Lens and sensor metadata:
● ● ● ● ●

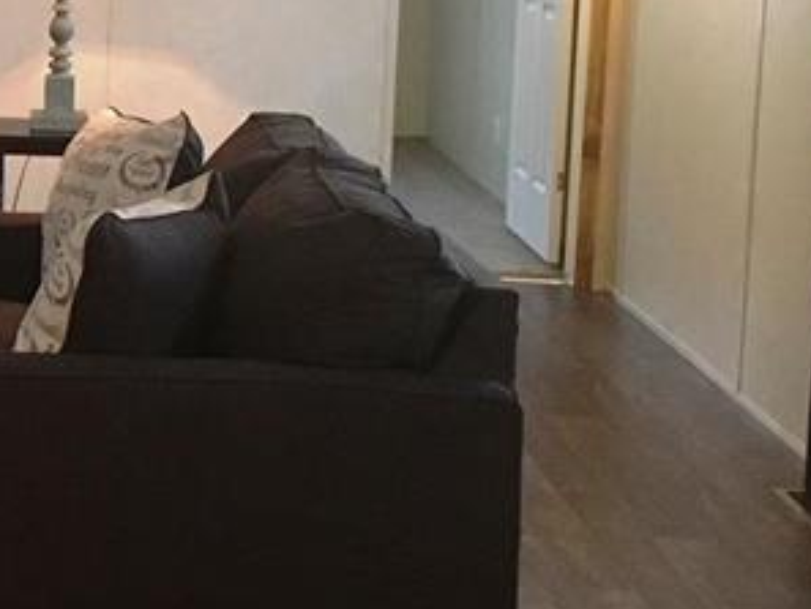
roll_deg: +0.5
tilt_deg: -7.2
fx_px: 2344
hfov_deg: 17.8
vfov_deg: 14.7
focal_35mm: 100
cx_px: -374
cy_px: 107
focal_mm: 4.15
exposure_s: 1/20
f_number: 2.2
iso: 200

● ● ● ● ●

WHAT YOU SHOULD DO: The records above are to be retyped exactly, with every picture left out.

EXERCISE OUTPUT:
roll_deg: +0.5
tilt_deg: -7.2
fx_px: 2344
hfov_deg: 17.8
vfov_deg: 14.7
focal_35mm: 100
cx_px: -374
cy_px: 107
focal_mm: 4.15
exposure_s: 1/20
f_number: 2.2
iso: 200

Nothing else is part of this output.